Saturday 10 October 2015
Lancaster to Knott End-on-Sea
Blue Bell Cottage campsite
Zephyrine kindly gave me a lift to Aldcliffe, a village just outside Lancaster, where the coastal path heads off-road. The first hour was spent walking a disused rail line all the way to Glasson, a small port near the mouth of the River Lune. Here is stopped at the Lantern O’er Lune cafe for brunch and was treated to the best full-English breakfast that I’ve had for a while.
I left Glasson with a spring in my step and enjoyed the walk around Cockerham Sands, listening to the wading birds and looking back at Heysham Power Station.
I stopped to look at Cockersand Abbey, which began life as a hermitage for someone called Hugh Garth back in 1180. All that’s left now is the chapter-house, in the middle of a field of cows.

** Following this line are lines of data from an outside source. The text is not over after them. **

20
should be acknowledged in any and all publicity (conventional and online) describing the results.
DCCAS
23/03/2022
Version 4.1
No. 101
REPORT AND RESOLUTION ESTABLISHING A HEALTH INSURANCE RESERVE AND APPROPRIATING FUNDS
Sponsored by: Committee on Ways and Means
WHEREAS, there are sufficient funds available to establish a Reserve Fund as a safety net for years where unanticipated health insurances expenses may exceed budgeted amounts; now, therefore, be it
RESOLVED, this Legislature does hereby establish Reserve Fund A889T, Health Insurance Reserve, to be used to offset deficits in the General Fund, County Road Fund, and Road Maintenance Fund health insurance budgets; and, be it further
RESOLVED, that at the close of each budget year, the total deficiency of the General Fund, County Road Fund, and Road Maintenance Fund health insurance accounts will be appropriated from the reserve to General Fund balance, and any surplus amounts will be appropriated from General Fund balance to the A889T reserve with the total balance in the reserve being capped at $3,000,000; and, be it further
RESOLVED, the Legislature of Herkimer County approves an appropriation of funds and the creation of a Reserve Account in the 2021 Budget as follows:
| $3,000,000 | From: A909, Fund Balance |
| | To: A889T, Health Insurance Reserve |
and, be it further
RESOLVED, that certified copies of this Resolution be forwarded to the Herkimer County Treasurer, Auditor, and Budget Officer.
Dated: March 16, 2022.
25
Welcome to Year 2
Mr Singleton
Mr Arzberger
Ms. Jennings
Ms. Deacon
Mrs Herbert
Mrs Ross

I kept passing farms that looked new and seemed to combine farming with parachuting, power parachuting and small aircraft. The skies were full!
The Lancashire Coastal Path had been going so well and then the signs ran out. I think people in the houses by the path might remove them. I spent half an hour trying to find my way to Pilling and eventually had to walk through someone’s garden (that was the path route) and climb over stiles that were overgrown with nettles and bushes.
From Pilling the last few miles were along the sea wall (memories of Essex). At 3.15 pm the sky was suddenly filled with about 1000 geese all flying in numerous V formations onto Pilling Marsh. It was an impressive sight, and noisy. The tide was out and I saw runners and horse riders on the sands.
I arrived at the campsite, pitched my tent and headed to the local pub (1.5 miles away) for some dinner and to watch the rugby. A good day all in all.